Thursday, February 15, 2007

UNEP Governing Council Touts Successes - Mercury Included

The UNEP Governing Council / Global Ministerial Forum held last week in Nairobi was successful on many fronts. As reported last week in Hg-ATME, the 140 governments settled on a voluntary program to reduce the use of mercury in our industries. This despite an overwhelming majority of the nations present supporting an international legally binding agreement. With US, Canada and India leading the opposition the voluntary program will go into effect for the next two years and the issue will be revisited at that point.

Consensus on a global scale is a difficult thing to acheive. I would have felt better if the US and Canada were leaders on the other side of this debate, but small steps internationally are to be applauded. The Press Release on the UNEP site summarizes the accomplishments of this years forum. An excerpt follows;

An enhanced programme to reduce health and environmental threats from toxic mercury pollution was agreed by 140 governments at the close of an international gathering of environment ministers. The decision includes developing partnerships between governments, industry and other key groups to curb emissions of the heavy metal from power stations and mines to industrial and consumer products. After two years, governments will gauge its success and reflect on whether the voluntary initiative has worked or whether negotiations should commence on a new international and legally-binding treaty.
(...)
Achim Steiner, UN Under-Secretary General and UNEP Executive Director, said: The mercury decision, along with ones on water, municipal waste and monitoring the state of the global environment to technology support and capacity building for developing countries under the Bali Plan, underlines a new determination by environment ministers to rise to the challenges of our time. For too long environment ministers have met and spoken but their collective voice has not been loudly and decisively heard in the world. This, I believe has changed at this 24th session of the UNEP Governing Council, he added. Mr. Steiner said the new momentum was partly driven by growing global concern over the impacts of globalization and climate change and partly by a new understanding, cemented at the meeting, of the economic importance of natural or nature-based assets.

I can only hope the voluntary programs work, but if they do not, I also hope the ministers can show an even greater determination and put a binding agreement in place. Let's not understate the real success that is going on here.

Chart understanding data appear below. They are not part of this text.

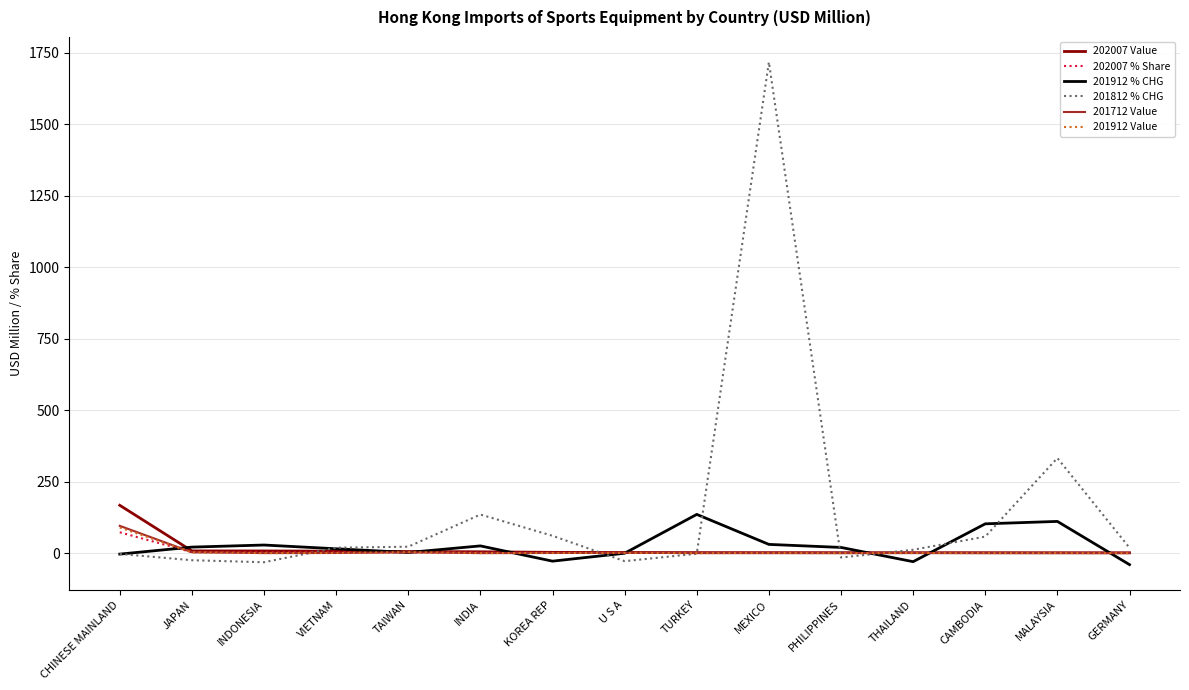

What is the maximum value for 201712 Value?

95.5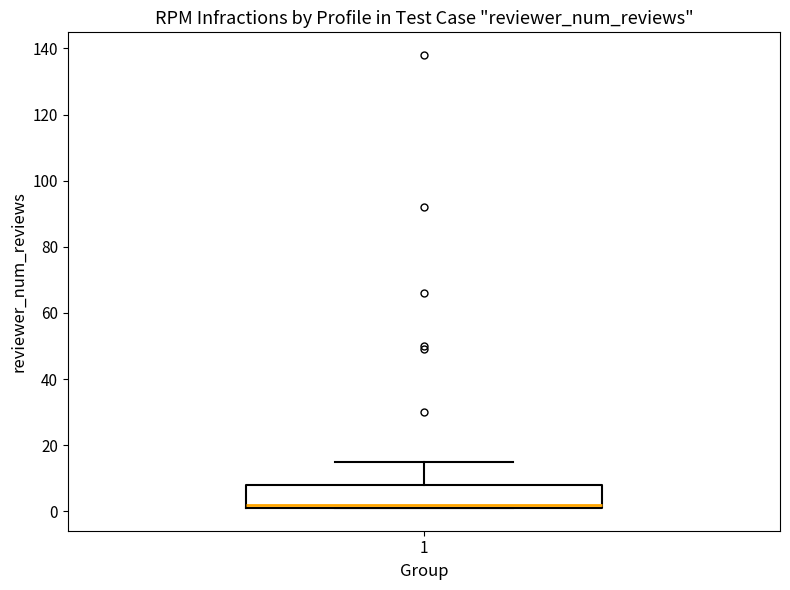

Where is the lower edge of the box at x = 1 on the y-axis? The values are not printed on the chart, so give them approximately, as read against the axis.

2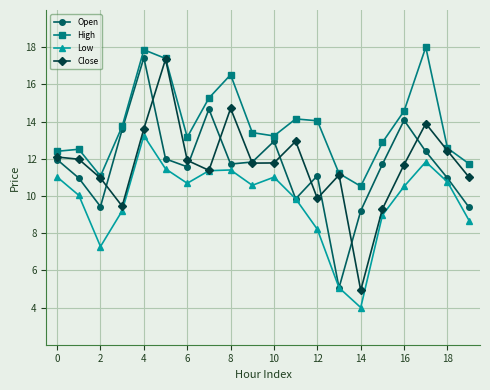

At how many categories does at least one series exceed 10?

20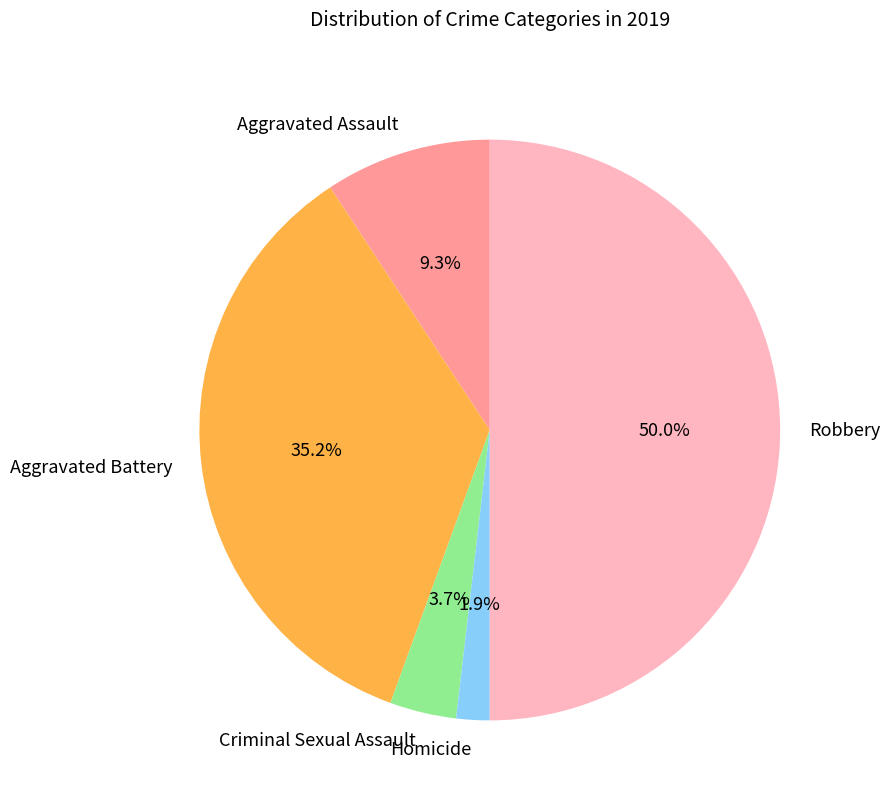

Which has a higher value, Aggravated Battery or Homicide?

Aggravated Battery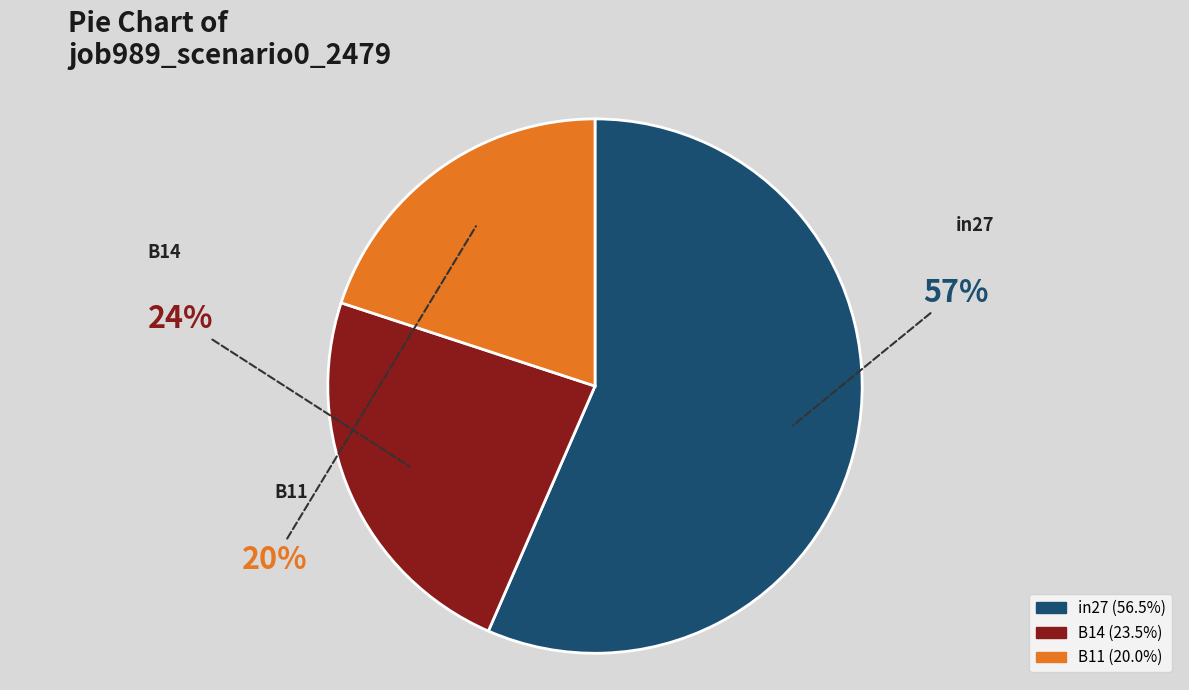

Count the number of slices in the pie.

3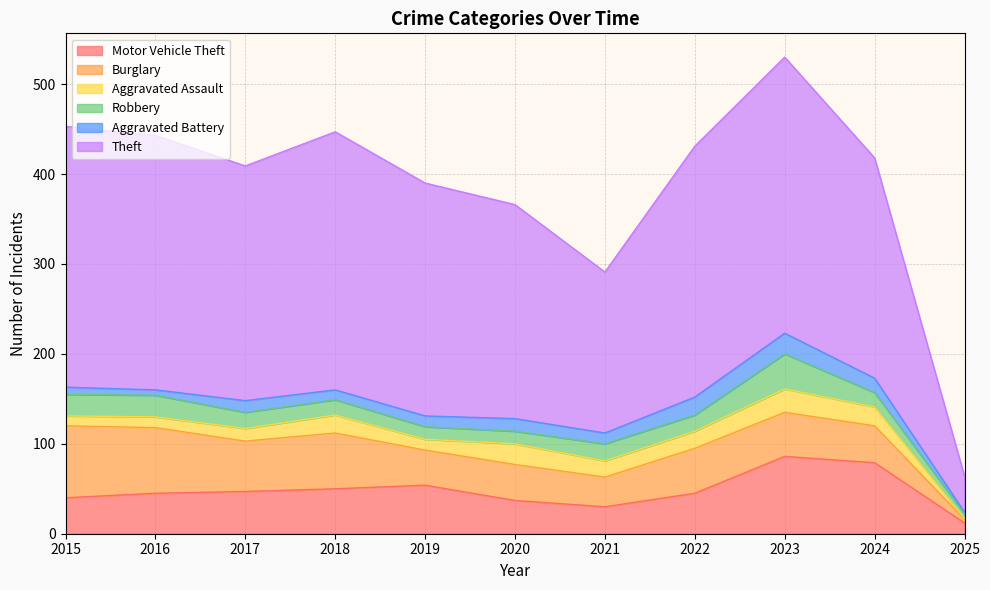

How many data points in Motor Vehicle Theft are less than 45?

4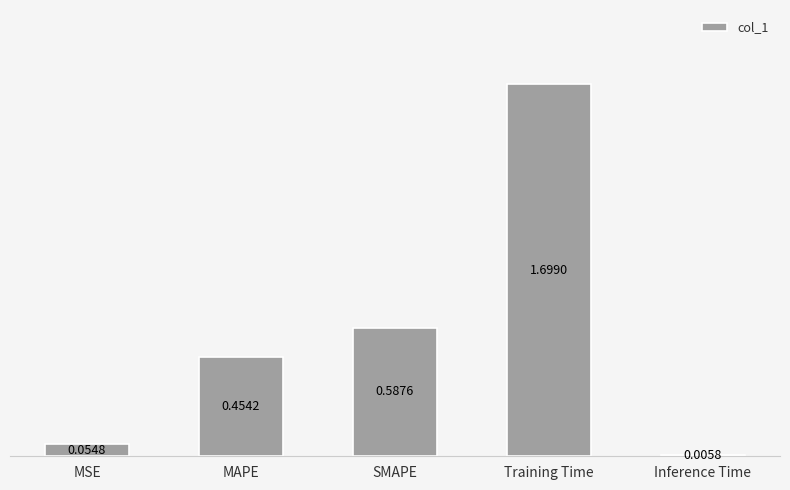

Are the bars horizontal?

No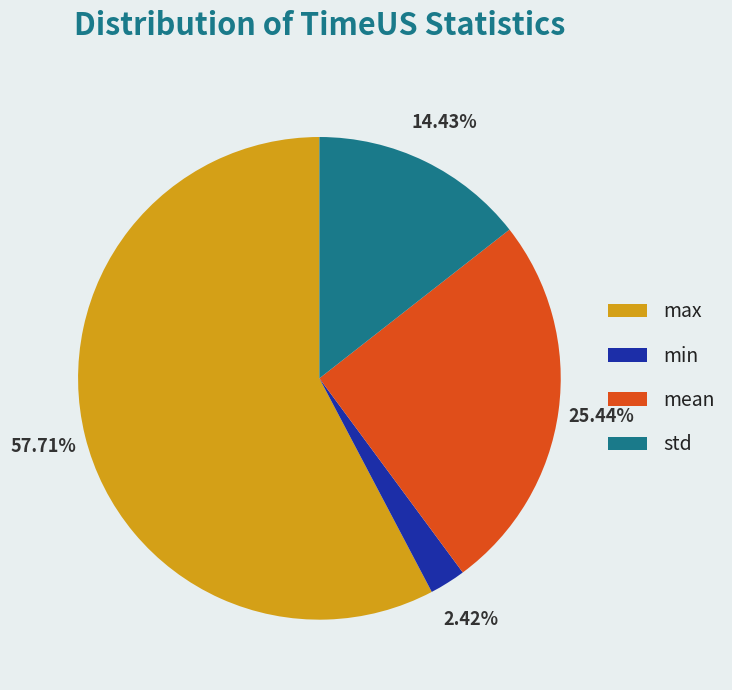

Do std and max together represent more than half of the pie?

Yes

Environmental issues are global issues and having a forum like this start to tackle these issues globally is the right way to go.

The 16 decisions, including the one on mercury, came after five days of discussions against the backdrop of United Nations reform and the request of governments and the Secretary General to deliver as one.

It also came against the backdrop of growing momentum among nations to dramatically improve international environment governance including strengthening UNEP as the global authority and environmental pillar of sustainable development.

Mr. Steiner said it was therefore significant that governments agreed to increase UNEPs core biennium budget from $144 million to $152 million.